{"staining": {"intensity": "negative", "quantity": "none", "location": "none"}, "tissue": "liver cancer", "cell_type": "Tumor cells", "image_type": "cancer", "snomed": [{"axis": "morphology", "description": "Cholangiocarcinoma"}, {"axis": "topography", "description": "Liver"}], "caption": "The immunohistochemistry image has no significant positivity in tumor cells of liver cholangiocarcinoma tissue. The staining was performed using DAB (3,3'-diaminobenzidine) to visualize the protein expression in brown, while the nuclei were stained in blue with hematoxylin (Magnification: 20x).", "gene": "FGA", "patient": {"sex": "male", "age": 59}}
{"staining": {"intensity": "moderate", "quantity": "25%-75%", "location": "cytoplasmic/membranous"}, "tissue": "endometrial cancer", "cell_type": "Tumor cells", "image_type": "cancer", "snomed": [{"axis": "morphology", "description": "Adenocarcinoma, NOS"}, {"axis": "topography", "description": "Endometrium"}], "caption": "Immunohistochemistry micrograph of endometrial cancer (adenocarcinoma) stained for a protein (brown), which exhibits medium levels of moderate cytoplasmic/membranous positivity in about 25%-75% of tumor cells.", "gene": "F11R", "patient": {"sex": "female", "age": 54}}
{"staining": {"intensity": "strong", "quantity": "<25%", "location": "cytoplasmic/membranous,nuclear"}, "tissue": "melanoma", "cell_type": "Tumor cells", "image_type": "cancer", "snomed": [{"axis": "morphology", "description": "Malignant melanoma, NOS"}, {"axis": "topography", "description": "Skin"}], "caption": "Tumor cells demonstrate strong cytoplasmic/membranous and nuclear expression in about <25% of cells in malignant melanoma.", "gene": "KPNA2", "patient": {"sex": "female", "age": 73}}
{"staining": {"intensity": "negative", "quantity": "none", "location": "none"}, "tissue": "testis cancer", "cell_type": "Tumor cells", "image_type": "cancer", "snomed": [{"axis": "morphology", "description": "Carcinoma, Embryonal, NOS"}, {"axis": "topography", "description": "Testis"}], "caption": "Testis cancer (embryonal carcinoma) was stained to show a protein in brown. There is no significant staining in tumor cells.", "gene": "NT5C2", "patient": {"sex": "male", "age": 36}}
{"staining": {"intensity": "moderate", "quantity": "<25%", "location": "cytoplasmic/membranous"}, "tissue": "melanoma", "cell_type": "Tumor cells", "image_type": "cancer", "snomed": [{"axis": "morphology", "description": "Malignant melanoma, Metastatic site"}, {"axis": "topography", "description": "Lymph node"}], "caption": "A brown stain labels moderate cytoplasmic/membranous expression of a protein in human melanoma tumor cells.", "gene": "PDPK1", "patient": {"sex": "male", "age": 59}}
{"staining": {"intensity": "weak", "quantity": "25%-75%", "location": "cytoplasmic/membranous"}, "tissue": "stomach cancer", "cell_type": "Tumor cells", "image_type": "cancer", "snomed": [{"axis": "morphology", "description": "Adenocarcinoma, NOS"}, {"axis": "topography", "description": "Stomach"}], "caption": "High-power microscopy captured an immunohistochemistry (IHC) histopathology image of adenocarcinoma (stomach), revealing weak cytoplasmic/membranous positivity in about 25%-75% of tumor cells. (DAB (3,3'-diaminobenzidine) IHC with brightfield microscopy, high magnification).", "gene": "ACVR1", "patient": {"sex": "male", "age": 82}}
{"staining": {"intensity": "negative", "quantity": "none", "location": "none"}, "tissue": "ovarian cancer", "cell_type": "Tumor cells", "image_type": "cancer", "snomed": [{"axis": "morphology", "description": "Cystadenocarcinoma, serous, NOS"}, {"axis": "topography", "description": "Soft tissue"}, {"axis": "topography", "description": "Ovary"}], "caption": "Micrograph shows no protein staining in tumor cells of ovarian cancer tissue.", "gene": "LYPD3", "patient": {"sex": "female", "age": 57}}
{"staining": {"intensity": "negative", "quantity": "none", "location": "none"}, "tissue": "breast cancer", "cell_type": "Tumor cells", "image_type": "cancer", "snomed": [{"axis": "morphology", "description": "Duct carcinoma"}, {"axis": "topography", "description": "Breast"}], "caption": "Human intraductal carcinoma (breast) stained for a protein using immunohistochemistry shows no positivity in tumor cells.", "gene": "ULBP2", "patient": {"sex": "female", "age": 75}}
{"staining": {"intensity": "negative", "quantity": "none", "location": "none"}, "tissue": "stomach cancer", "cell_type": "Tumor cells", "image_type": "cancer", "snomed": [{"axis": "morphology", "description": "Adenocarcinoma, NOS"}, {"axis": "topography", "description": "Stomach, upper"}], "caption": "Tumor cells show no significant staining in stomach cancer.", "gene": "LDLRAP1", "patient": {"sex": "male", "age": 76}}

.....

> [What to work on]:
Type out the whole listing once more, exactly as written.

> [Solution to the exercise]:
{"staining": {"intensity": "negative", "quantity": "none", "location": "none"}, "tissue": "liver cancer", "cell_type": "Tumor cells", "image_type": "cancer", "snomed": [{"axis": "morphology", "description": "Cholangiocarcinoma"}, {"axis": "topography", "description": "Liver"}], "caption": "The immunohistochemistry image has no significant positivity in tumor cells of liver cholangiocarcinoma tissue. The staining was performed using DAB (3,3'-diaminobenzidine) to visualize the protein expression in brown, while the nuclei were stained in blue with hematoxylin (Magnification: 20x).", "gene": "FGA", "patient": {"sex": "male", "age": 59}}
{"staining": {"intensity": "moderate", "quantity": "25%-75%", "location": "cytoplasmic/membranous"}, "tissue": "endometrial cancer", "cell_type": "Tumor cells", "image_type": "cancer", "snomed": [{"axis": "morphology", "description": "Adenocarcinoma, NOS"}, {"axis": "topography", "description": "Endometrium"}], "caption": "Immunohistochemistry micrograph of endometrial cancer (adenocarcinoma) stained for a protein (brown), which exhibits medium levels of moderate cytoplasmic/membranous positivity in about 25%-75% of tumor cells.", "gene": "F11R", "patient": {"sex": "female", "age": 54}}
{"staining": {"intensity": "strong", "quantity": "<25%", "location": "cytoplasmic/membranous,nuclear"}, "tissue": "melanoma", "cell_type": "Tumor cells", "image_type": "cancer", "snomed": [{"axis": "morphology", "description": "Malignant melanoma, NOS"}, {"axis": "topography", "description": "Skin"}], "caption": "Tumor cells demonstrate strong cytoplasmic/membranous and nuclear expression in about <25% of cells in malignant melanoma.", "gene": "KPNA2", "patient": {"sex": "female", "age": 73}}
{"staining": {"intensity": "negative", "quantity": "none", "location": "none"}, "tissue": "testis cancer", "cell_type": "Tumor cells", "image_type": "cancer", "snomed": [{"axis": "morphology", "description": "Carcinoma, Embryonal, NOS"}, {"axis": "topography", "description": "Testis"}], "caption": "Testis cancer (embryonal carcinoma) was stained to show a protein in brown. There is no significant staining in tumor cells.", "gene": "NT5C2", "patient": {"sex": "male", "age": 36}}
{"staining": {"intensity": "moderate", "quantity": "<25%", "location": "cytoplasmic/membranous"}, "tissue": "melanoma", "cell_type": "Tumor cells", "image_type": "cancer", "snomed": [{"axis": "morphology", "description": "Malignant melanoma, Metastatic site"}, {"axis": "topography", "description": "Lymph node"}], "caption": "A brown stain labels moderate cytoplasmic/membranous expression of a protein in human melanoma tumor cells.", "gene": "PDPK1", "patient": {"sex": "male", "age": 59}}
{"staining": {"intensity": "weak", "quantity": "25%-75%", "location": "cytoplasmic/membranous"}, "tissue": "stomach cancer", "cell_type": "Tumor cells", "image_type": "cancer", "snomed": [{"axis": "morphology", "description": "Adenocarcinoma, NOS"}, {"axis": "topography", "description": "Stomach"}], "caption": "High-power microscopy captured an immunohistochemistry (IHC) histopathology image of adenocarcinoma (stomach), revealing weak cytoplasmic/membranous positivity in about 25%-75% of tumor cells. (DAB (3,3'-diaminobenzidine) IHC with brightfield microscopy, high magnification).", "gene": "ACVR1", "patient": {"sex": "male", "age": 82}}
{"staining": {"intensity": "negative", "quantity": "none", "location": "none"}, "tissue": "ovarian cancer", "cell_type": "Tumor cells", "image_type": "cancer", "snomed": [{"axis": "morphology", "description": "Cystadenocarcinoma, serous, NOS"}, {"axis": "topography", "description": "Soft tissue"}, {"axis": "topography", "description": "Ovary"}], "caption": "Micrograph shows no protein staining in tumor cells of ovarian cancer tissue.", "gene": "LYPD3", "patient": {"sex": "female", "age": 57}}
{"staining": {"intensity": "negative", "quantity": "none", "location": "none"}, "tissue": "breast cancer", "cell_type": "Tumor cells", "image_type": "cancer", "snomed": [{"axis": "morphology", "description": "Duct carcinoma"}, {"axis": "topography", "description": "Breast"}], "caption": "Human intraductal carcinoma (breast) stained for a protein using immunohistochemistry shows no positivity in tumor cells.", "gene": "ULBP2", "patient": {"sex": "female", "age": 75}}
{"staining": {"intensity": "negative", "quantity": "none", "location": "none"}, "tissue": "stomach cancer", "cell_type": "Tumor cells", "image_type": "cancer", "snomed": [{"axis": "morphology", "description": "Adenocarcinoma, NOS"}, {"axis": "topography", "description": "Stomach, upper"}], "caption": "Tumor cells show no significant staining in stomach cancer.", "gene": "LDLRAP1", "patient": {"sex": "male", "age": 76}}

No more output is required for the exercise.